Aesop (6th century BC)

Another ancient Greek first

Aesop was born in Asia Minor. There are many legends about him, including the story that he was a slave from Phrygia who knew the Seven Sages. The book entitled 'The Life of Aesop' belongs to the category of legend as well, its information plainly fictitious, to the point of denial that he even existed.

He did, however, exist, and was in fact a slave purchased by the Samian philosopher Xanthos, who sold him to another Samian sage named Iadmon, who, respecting his intelligence, set him free.
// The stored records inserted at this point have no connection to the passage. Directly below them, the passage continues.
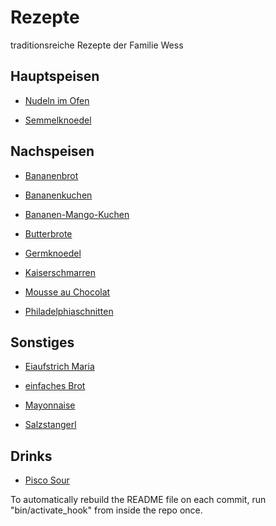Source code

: # Rezepte

traditionsreiche Rezepte der Familie Wess



## Hauptspeisen

* [Nudeln im Ofen](https://github.com/wessm/Rezepte/tree/master/Rezepte/01_Hauptspeisen/Nudeln_im_Ofen.md/)

* [Semmelknoedel](https://github.com/wessm/Rezepte/tree/master/Rezepte/01_Hauptspeisen/Semmelknoedel.md/)



## Nachspeisen

* [Bananenbrot](https://github.com/wessm/Rezepte/tree/master/Rezepte/02_Nachspeisen/Bananenbrot.md/)

* [Bananenkuchen](https://github.com/wessm/Rezepte/tree/master/Rezepte/02_Nachspeisen/Bananenkuchen.md/)

* [Bananen-Mango-Kuchen](https://github.com/wessm/Rezepte/tree/master/Rezepte/02_Nachspeisen/Bananen-Mango-Kuchen.md/)

* [Butterbrote](https://github.com/wessm/Rezepte/tree/master/Rezepte/02_Nachspeisen/Butterbrote.md/)

* [Germknoedel](https://github.com/wessm/Rezepte/tree/master/Rezepte/02_Nachspeisen/Germknoedel.md/)

* [Kaiserschmarren](https://github.com/wessm/Rezepte/tree/master/Rezepte/02_Nachspeisen/Kaiserschmarren.md/)

* [Mousse au Chocolat](https://github.com/wessm/Rezepte/tree/master/Rezepte/02_Nachspeisen/Mousse_au_Chocolat.md/)

* [Philadelphiaschnitten](https://github.com/wessm/Rezepte/tree/master/Rezepte/02_Nachspeisen/Philadelphiaschnitten.md/)



## Sonstiges

* [Eiaufstrich Maria](https://github.com/wessm/Rezepte/tree/master/Rezepte/03_Sonstiges/Eiaufstrich_Maria.md/)

* [einfaches Brot](https://github.com/wessm/Rezepte/tree/master/Rezepte/03_Sonstiges/einfaches_Brot.md/)

* [Mayonnaise](https://github.com/wessm/Rezepte/tree/master/Rezepte/03_Sonstiges/Mayonnaise.md/)

* [Salzstangerl](https://github.com/wessm/Rezepte/tree/master/Rezepte/03_Sonstiges/Salzstangerl.md/)



## Drinks

* [Pisco Sour](https://github.com/wessm/Rezepte/tree/master/Rezepte/04_Drinks/Pisco_Sour.md/)



To automatically rebuild the README file on each commit, run "bin/activate_hook" from inside the repo once.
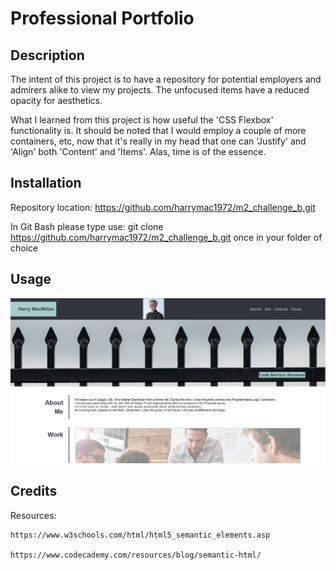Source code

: # Professional Portfolio

## Description

The intent of this project is to have a repository for potential employers and admirers alike to view my projects.
The unfocused items have a reduced opacity for aesthetics.

What I learned from this project is how useful the 'CSS Flexbox' functionality is.
It should be noted that I would employ a couple of more containers, etc, now that it's really in my head that
one can 'Justify' and 'Align' both 'Content' and 'Items'.
Alas, time is of the essence.

## Installation

Repository location:        https://github.com/harrymac1972/m2_challenge_b.git

In Git Bash please type use:    git clone https://github.com/harrymac1972/m2_challenge_b.git    once in your folder of choice

## Usage

![top of home page](./assets/imgs/screenshot-finished-homepage.png)

## Credits

Resources:

    https://www.w3schools.com/html/html5_semantic_elements.asp

    https://www.codecademy.com/resources/blog/semantic-html/


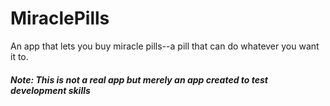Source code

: # MiraclePills
An app that lets you buy miracle pills--a pill that can do whatever you want it to.
##### Note: This is not a real app but merely an app created to test development skills
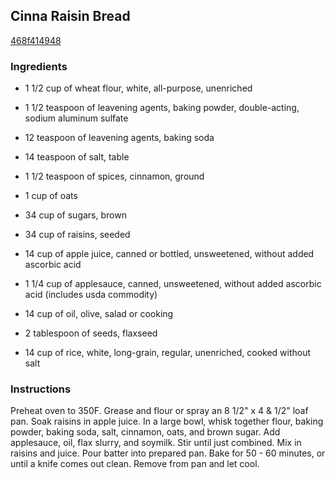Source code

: ## Cinna Raisin Bread

[468f414948](http://www.food.com/recipe/cinna-raisin-bread-119256)

### Ingredients

 - 1 1/2 cup of wheat flour, white, all-purpose, unenriched

 - 1 1/2 teaspoon of leavening agents, baking powder, double-acting, sodium aluminum sulfate

 - 12 teaspoon of leavening agents, baking soda

 - 14 teaspoon of salt, table

 - 1 1/2 teaspoon of spices, cinnamon, ground

 - 1 cup of oats

 - 34 cup of sugars, brown

 - 34 cup of raisins, seeded

 - 14 cup of apple juice, canned or bottled, unsweetened, without added ascorbic acid

 - 1 1/4 cup of applesauce, canned, unsweetened, without added ascorbic acid (includes usda commodity)

 - 14 cup of oil, olive, salad or cooking

 - 2 tablespoon of seeds, flaxseed

 - 14 cup of rice, white, long-grain, regular, unenriched, cooked without salt

### Instructions

Preheat oven to 350F. Grease and flour or spray an 8 1/2" x 4 & 1/2" loaf pan. Soak raisins in apple juice. In a large bowl, whisk together flour, baking powder, baking soda, salt, cinnamon, oats, and brown sugar. Add applesauce, oil, flax slurry, and soymilk. Stir until just combined. Mix in raisins and juice. Pour batter into prepared pan. Bake for 50 - 60 minutes, or until a knife comes out clean. Remove from pan and let cool.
Aesop continued his life as a free man in Samos, later moving to the court of Croesos, in Sardis, and travelling at some point to Egypt.

He was reputed to be mute in the beginning of his years as a slave, as well as ugly and hunchbacked, with such a strange appearance as to frighten the wife of Xanthos when he brought this new slave home.

Aesop is famous for his fables, of which 359 have been preserved, in which the characters are often animals given human speech, as well as plants, though some are gods and humans, too.

They are, in general, charming and original, with moral lessons delivered in the most palatable form possible, and applicable to both children and adults. These fables were not written down by Aesop, but recited after being composed mentally, sometimes with a time lapse until the right moment presented itself for their utterance, which might be in wealthy mansions, or in the humble abodes of poor people.

Orators, philosophers, and fabulists imitated them or adapted them. The story of his death also has the tone of legend, though various authors report that he died in a violent episode at Delphi.

They seem to agree that he was killed by the inhabitants of this holy sanctuary either because he ridiculed them for not working the land there (which, in any case was barren, though Greek peasants have been known to develop the soil in barren places to the point of at least minimal production), but instead living off of the gifts brought to the sanctuary by pilgrims, or, alternatively, because he refused to give them a large sum of money sent by Croesos, king of Lydia, intended as an offering to Apollo, because he deemed them undeserving of gifts.

One of the sayings attributed to this misshapen inventor of fables, was: 'Beauty of the mind is superior to that of the body'.